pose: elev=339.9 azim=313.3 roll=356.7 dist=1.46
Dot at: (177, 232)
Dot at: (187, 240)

--

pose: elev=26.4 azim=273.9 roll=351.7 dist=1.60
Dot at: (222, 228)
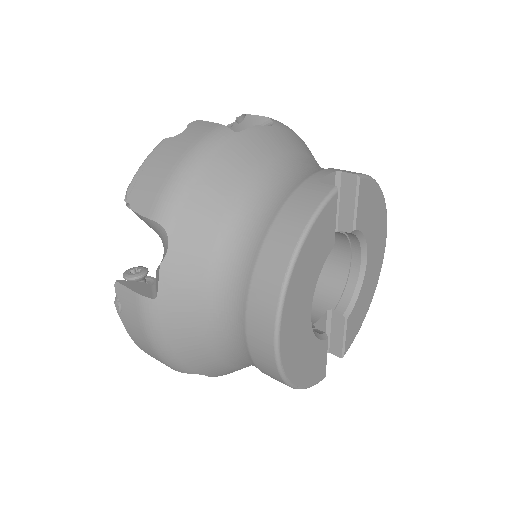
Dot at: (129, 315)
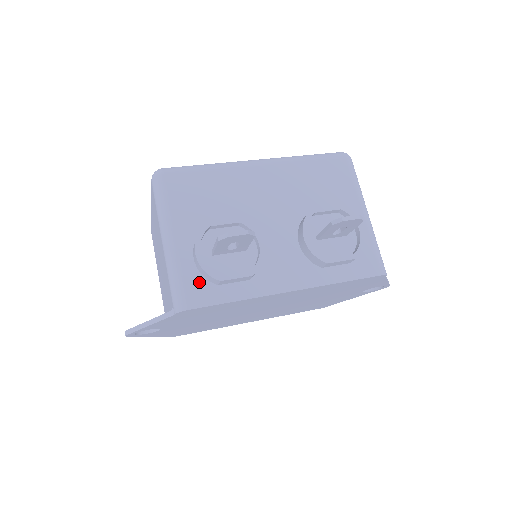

> _Your objective_:
Copy out verbatim the portion of the listing that opens with the line containing "pose: elev=339.9 azim=313.3" and closes with the line containing "Dot at: (187, 240)", including both of those lines.

> _Full answer_:
pose: elev=339.9 azim=313.3 roll=356.7 dist=1.46
Dot at: (177, 232)
Dot at: (187, 240)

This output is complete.